Extract provided |
────────────────────

2 But Abram said, “Lord God, what can you give me, since I am childless and the heir of my house is Eliezer of Damascus?” 3 Abram continued, “Look, you have given me no offspring, so a slave born in my house will be my heir.”
4 Now the word of the Lord came to him: “This one will not be your heir; instead, one who comes from your own body will be your heir.”
5 He took him outside and said, “Look at the sky and count the stars, if you are able to count them.” Then he said to him, “Your offspring will be that numerous.” 6 Abram believed the Lord, and he credited it to him as righteousness.
Following Abraham’s example of living by faith is how we will be blessed. The alternative is to live by works and nothing good comes from that.
3. Living by Works leads to cursing
When you “live by” something you trust in it. What you “live by” is the foundation of your life. It’s what you come to after examining your life and you reach the bottom. It’s what you can’t live without. It’s what gives you the greatest happiness and fulfillment. It’s what gives your life meaning and purpose. What you live by is what gives you worth.
To live by anything other than faith in God puts you under a curse. Verse 10 puts it this way…
10 For all who rely on the works of the law are under a curse, because it is written, Everyone who does not do everything written in the book of the law is cursed.
You may have your own code of ethics, or your own rules, that you live by. It doesn’t matter. Living by anything other than faith leads to living a cursed life.
There are both a practical and a emotional aspects to this curse. The practical part is that it’s impossible to do everything you know you should do all of the time. And if a person is going to try and earn salvation by keeping the law then they are going to have to keep all of it, and it just can’t be done. So relying on the works of the law brings a curse that can be measured objectively to the degree you fail to keep it.
But there is also an emotional curse because if your basis for being accepted is your own performance then you can never be quite sure if your efforts are good enough. You’ll be cursed with anxiety, and insecurity, constantly comparing yourself with others. When criticized, you’ll be defensive. You’ll be proud and boastful trying to justify yourself to others because your law keeping has become the basis for your self-worth.
Is this really the kind of life you want for yourself? Do you really want to go back to living that way now that you’re saved? Verse 11 and 12…
11 Now it is clear that no one is justified before God by the law, because the righteous will live by faith.

────────────────────

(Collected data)
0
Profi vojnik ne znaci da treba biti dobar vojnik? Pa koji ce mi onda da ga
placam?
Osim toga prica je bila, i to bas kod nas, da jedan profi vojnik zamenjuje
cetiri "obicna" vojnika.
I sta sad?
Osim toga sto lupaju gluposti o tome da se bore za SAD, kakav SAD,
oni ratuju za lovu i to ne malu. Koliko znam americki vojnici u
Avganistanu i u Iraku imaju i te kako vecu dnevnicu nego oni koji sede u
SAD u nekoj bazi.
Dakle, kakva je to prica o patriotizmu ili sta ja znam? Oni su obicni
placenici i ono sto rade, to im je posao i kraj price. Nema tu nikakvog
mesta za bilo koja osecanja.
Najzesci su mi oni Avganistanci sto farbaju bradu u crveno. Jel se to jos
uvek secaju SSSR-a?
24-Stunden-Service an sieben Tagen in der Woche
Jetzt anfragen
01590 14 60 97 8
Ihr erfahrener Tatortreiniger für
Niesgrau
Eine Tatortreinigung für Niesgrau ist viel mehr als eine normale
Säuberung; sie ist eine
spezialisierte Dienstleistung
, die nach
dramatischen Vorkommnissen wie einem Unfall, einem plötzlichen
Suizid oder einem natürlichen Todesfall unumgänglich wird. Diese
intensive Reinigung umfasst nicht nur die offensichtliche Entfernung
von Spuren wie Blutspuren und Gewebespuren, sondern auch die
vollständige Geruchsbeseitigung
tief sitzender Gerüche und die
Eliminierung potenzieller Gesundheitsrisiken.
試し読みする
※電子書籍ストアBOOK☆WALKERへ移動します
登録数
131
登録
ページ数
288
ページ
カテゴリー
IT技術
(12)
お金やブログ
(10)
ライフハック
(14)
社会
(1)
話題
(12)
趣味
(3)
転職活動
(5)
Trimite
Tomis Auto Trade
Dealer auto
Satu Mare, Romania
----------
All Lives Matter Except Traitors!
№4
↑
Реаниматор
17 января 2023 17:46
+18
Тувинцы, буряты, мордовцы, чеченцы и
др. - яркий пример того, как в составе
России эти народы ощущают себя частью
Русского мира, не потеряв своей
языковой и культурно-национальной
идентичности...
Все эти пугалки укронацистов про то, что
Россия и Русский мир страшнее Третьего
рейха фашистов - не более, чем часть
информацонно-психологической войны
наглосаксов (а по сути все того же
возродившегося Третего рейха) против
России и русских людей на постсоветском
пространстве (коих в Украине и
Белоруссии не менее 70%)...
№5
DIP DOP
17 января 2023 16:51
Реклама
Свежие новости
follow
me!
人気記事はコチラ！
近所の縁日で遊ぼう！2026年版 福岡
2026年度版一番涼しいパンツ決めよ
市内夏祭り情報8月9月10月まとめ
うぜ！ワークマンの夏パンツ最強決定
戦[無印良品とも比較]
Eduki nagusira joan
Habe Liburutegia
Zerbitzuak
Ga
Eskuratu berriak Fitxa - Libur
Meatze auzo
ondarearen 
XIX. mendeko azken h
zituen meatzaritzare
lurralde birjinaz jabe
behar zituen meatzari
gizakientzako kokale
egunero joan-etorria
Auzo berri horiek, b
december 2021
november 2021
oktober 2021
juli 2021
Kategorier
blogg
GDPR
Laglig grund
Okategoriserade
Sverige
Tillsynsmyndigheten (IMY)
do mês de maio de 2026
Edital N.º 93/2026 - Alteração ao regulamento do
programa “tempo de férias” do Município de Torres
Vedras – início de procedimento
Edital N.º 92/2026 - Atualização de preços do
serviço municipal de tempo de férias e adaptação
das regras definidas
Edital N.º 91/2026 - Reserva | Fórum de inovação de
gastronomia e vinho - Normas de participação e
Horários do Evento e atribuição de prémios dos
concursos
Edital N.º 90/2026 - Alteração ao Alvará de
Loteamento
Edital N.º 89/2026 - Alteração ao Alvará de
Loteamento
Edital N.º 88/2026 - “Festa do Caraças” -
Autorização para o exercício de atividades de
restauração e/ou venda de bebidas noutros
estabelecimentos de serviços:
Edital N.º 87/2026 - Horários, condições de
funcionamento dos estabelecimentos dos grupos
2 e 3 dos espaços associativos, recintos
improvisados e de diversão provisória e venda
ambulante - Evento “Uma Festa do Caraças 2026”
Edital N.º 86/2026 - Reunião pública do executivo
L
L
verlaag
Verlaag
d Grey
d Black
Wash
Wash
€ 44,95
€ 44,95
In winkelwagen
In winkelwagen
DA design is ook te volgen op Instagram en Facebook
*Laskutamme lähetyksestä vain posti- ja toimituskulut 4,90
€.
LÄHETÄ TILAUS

────────────────────

Required actions |
1. Does the sermon excerpt on faith and works agree with each of these statements? Answer yes or no for each, and quote the deciding words.
(a) Abram names Eliezer of Damascus as the heir of his house.
(b) The law can be kept in full by someone who tries hard enough.
(c) A person living by works will be defensive when criticized.
2. According to the sermon excerpt on faith and works, why does relying on your own performance bring an emotional curse? Answer in one to three sentences.
3. Write the next part of the sermon excerpt on faith and works, starting after its final line.
These rows stand apart from the sermon excerpt and are not part of it.

Answers |
1.
(a) Yes: "the heir of my house is Eliezer of Damascus"
(b) No: "it’s impossible to do everything you know you should do all of the time"
(c) Yes: "When criticized, you’ll be defensive."

2. If your basis for being accepted is your own performance, you can never be quite sure your efforts are good enough. That uncertainty brings anxiety, insecurity and constant comparison with others. It also makes you proud and boastful, because your law keeping has become the basis for your self-worth.

3.
12 But the law is not based on faith; instead, the one who does these things will live by them.
There is no middle ground. We either live by faith or we live by works. We either trust in the law and our own righteousness or we trust in the righteousness of Jesus. If you’re going to earn your salvation through the law then you’re going to live by and trust in the law. But that’s a dead end. Trusting in Christ is the only way to not be under the curse.
13 Christ redeemed us from the curse of the law by becoming a curse for us, because it is written, Cursed is everyone who is hung on a tree.
In the Old Testament people were executed by stoning but then hung on a tree as a sign of being cursed, as a sign of being rejected by God. In a similar way Paul is saying that Christ was hung of a tree and received the curse of rejection from God, in our stead. He did this “for us” as our substitute. He received the curse that we earned so that we could receive the blessing He earned.
Jesus didn’t just take the curse upon Himself, though, he became a curse. He, literally, became sin for us. 2 Corinthians 5:21…
He made the one who did not know sin to be sin for us, so that in him we might become the righteousness of God.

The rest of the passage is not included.